Rund 200 Millionen Basenpaare sind gegenüber dem bisherigen Referenzgenom dazugekommen. Im vergangenen Jahr erschien der sogenannte Preprint, die noch nicht von unbeteiligten Fachleuten geprüfte Vorabversion der Studie. Gestern wurden die Ergebnisse offiziell publiziert. Dahinter stehen rund 100 Autoren und Autoren um die Genetikerin Karen Miga von der University of California Santa Cruz.
Andrea Superti-Furga, Professor für Genetische Medizin an der Uni Lausanne, war nicht an der Studie beteiligt. Doch er sagt:
Den grössten Fortschritt sieht er aber nicht in der Enthüllung von zuvor noch unbekannten Abschnitten. Sondern darin, dass diesmal ein einzelnes Genom gelesen wurde, statt dass verschiedene zusammengesetzt wurden. Das bisherige Referenzgenom enthielt Stücke von mehreren Menschen. Für die medizinische Forschung ist es aber ein entscheidender Vorteil, wenn stattdessen das genetische Material einer Einzelperson untersucht werden kann.
«Nun ist die Methode da für noch bessere Diagnosen», sagt er. «Wir können damit die genetische Variabilität der Individuen verstehen.» So kann etwa danach gesucht werden, wie sich Menschen mit bestimmten Krankheiten genetisch von gesunden Menschen unterscheiden. Andrea Superti-Furga: «Es wird weitere Fortschritte geben, zum Beispiel bei der Diagnose seltener Krankheiten.»
Direkt aus dem nun vorliegenden kompletten Genom ablesen lassen sich Krankheiten aber keineswegs. Entschlüsselt heisst noch lange nicht, dass das Genom auch verstanden ist. Der Fokus der Forschung liegt auf den Genen, das sind jene Abschnitte des Erbguts, welche Baupläne für Eiweisse enthalten, die dann wiederum gewisse Funktionen im Körper haben. Für viele Eigenschaften ist aber nicht ein einzelnes Gen zuständig. So gibt es nicht «das» Gen für die Augenfarbe, es sind mehrere Gene zusammen verantwortlich.

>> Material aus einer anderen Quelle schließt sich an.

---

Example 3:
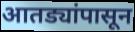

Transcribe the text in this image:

आतड्यांपासून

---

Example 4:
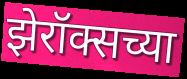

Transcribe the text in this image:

झेरॉक्सच्या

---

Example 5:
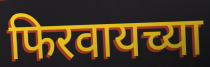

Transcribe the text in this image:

फिरवायच्या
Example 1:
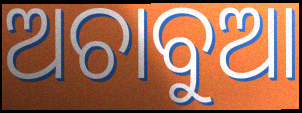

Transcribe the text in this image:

ଅଚାବୁଆ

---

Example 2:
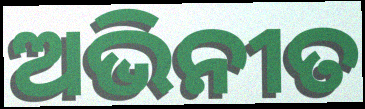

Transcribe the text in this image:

ଅଭିନୀତ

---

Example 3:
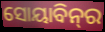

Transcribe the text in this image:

ସୋୟାବିନ୍‌ର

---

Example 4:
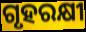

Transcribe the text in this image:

ଗୃହରକ୍ଷୀ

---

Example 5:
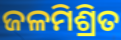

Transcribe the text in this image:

ଜଳମିଶ୍ରିତ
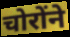
चोरोंने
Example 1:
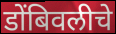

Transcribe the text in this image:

डोंबिवलीचे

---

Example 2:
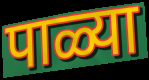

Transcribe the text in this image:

पाळ्या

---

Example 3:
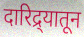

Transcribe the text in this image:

दारिद्र्यातून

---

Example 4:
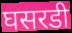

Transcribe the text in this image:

घसरडी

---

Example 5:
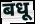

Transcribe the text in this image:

बधू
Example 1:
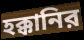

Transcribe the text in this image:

হক্কানির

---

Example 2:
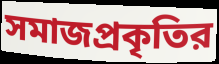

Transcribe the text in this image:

সমাজপ্রকৃতির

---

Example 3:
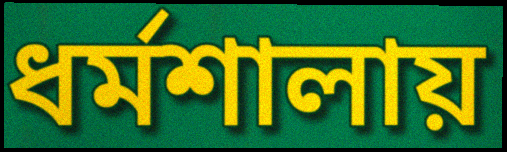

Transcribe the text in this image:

ধর্মশালায়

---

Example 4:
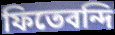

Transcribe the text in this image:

ফিতেবন্দি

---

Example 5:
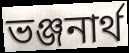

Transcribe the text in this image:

ভঞ্জনার্থ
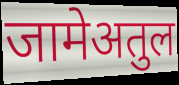
जामेअतुल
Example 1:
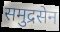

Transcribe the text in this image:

समुद्रसेन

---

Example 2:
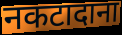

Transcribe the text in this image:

नकटादाना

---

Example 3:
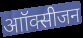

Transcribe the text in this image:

आॉक्सीजन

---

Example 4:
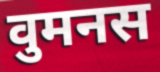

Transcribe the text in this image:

वुमनस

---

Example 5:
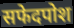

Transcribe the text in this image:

सफेदपोश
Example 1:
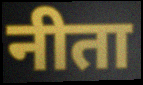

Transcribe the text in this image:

नीता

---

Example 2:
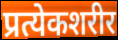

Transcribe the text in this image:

प्रत्येकशरीर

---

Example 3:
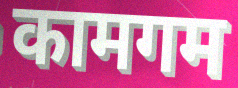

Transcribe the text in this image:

कामगम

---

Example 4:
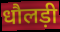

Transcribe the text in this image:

धौलड़ी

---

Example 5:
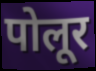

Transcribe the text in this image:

पोलूर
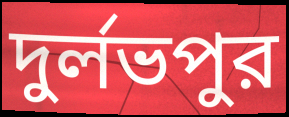
দুর্লভপুর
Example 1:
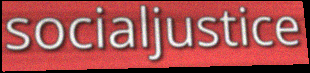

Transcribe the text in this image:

socialjustice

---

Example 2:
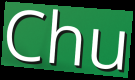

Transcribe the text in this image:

Chu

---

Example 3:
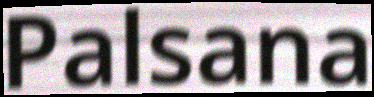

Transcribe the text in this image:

Palsana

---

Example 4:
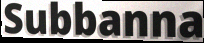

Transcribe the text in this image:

Subbanna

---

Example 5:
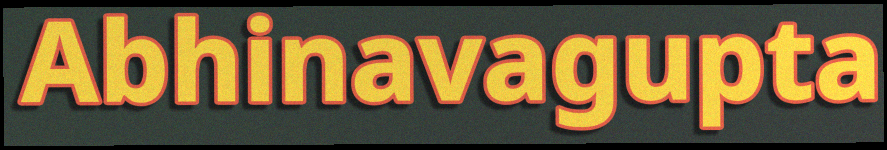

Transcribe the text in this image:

Abhinavagupta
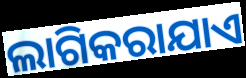
ଲାଗିକରାଯାଏ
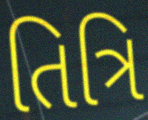
તિત્રિ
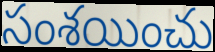
సంశయించు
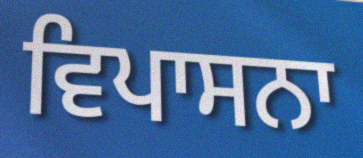
ਵਿਪਾਸਨਾ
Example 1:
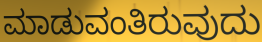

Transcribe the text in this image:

ಮಾಡುವಂತಿರುವುದು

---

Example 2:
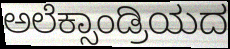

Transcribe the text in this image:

ಅಲೆಕ್ಸಾಂಡ್ರಿಯದ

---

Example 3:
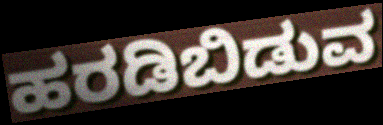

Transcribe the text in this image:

ಹರಡಿಬಿಡುವ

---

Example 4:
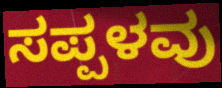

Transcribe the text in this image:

Das menschliche Erbgut enthält mehr als 20’000 Gene. Sie machen ungefähr zwei bis drei Prozent des Genoms aus. Doch auch die Abschnitte dazwischen dürfen nicht ausser Acht gelassen werden. Früher war zuweilen abwertend von «junk DNA» (deutsch ungefähr: «Abfall-DNA») die Rede. Doch so einfach ist es nicht. So hat ein Team mit Beteiligung von Andrea Superti-Furga sowie Forschenden der Universität Basel im vergangenen Jahr entdeckt, dass die Ursache für schwere Missbildungen der Gliedmassen bei Neugeborenen in einem solchen Abschnitt weit weg von den Genen lag.
Was bringt die nun vorliegende komplette Sequenzierung für das Verständnis des Genoms? Einer der Autoren spricht von einem Rosetta-Stein, in Anlehnung an jenen Stein, der einst die Entschlüsselung der Hieroglyphen ermöglichte.

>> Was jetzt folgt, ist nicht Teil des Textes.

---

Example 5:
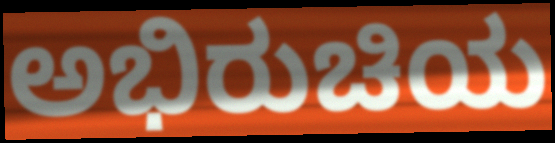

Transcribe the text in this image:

ಅಭಿರುಚಿಯ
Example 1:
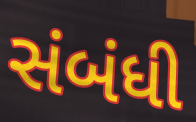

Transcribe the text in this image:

સંબંધી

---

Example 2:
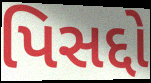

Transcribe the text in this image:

પિસદ્દો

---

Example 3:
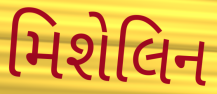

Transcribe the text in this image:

મિશેલિન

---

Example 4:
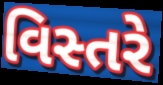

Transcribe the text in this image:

વિસ્તરે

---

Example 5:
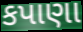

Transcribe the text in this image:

કપાણા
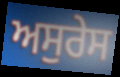
ਅਸੁਰੇਸ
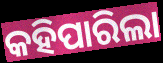
କହିପାରିଲା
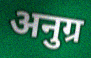
अनुग्र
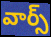
వార్స్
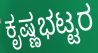
ಕೃಷ್ಣಭಟ್ಟರ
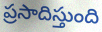
ప్రసాదిస్తుంది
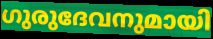
ഗുരുദേവനുമായി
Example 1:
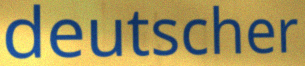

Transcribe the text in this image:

deutscher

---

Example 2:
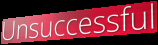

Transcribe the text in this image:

Unsuccessful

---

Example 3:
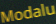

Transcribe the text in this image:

Modalu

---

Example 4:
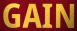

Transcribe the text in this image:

GAIN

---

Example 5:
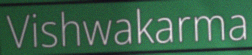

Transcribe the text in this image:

Vishwakarma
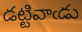
డట్టివాఁడు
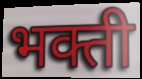
भक्ती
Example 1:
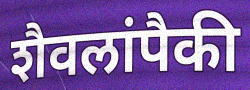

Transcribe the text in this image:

शैवलांपैकी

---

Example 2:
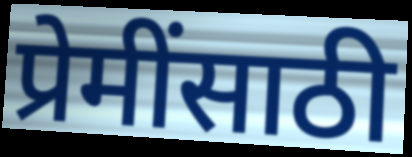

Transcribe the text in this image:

प्रेमींसाठी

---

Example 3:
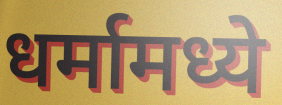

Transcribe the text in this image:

धर्मामध्ये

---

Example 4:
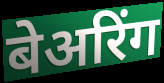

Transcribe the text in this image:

बेअरिंग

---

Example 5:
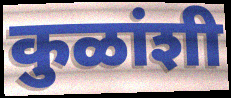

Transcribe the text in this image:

कुळांशी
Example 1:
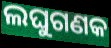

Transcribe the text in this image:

ଲଘୁଗଣକ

Das ist etwas hoch gegriffen. Wenn wir das Genom als Buch betrachten, so ist es in einer komplexen Geheimschrift verfasst, für die es keinen einfachen Schlüssel gibt. Aber zumindest ist nun eine Methode da, um das Buch vergleichsweise schnell und kostengünstig komplett auszudrucken. Das hilft, um mit dem Verständnis des Inhalts voranzukommen.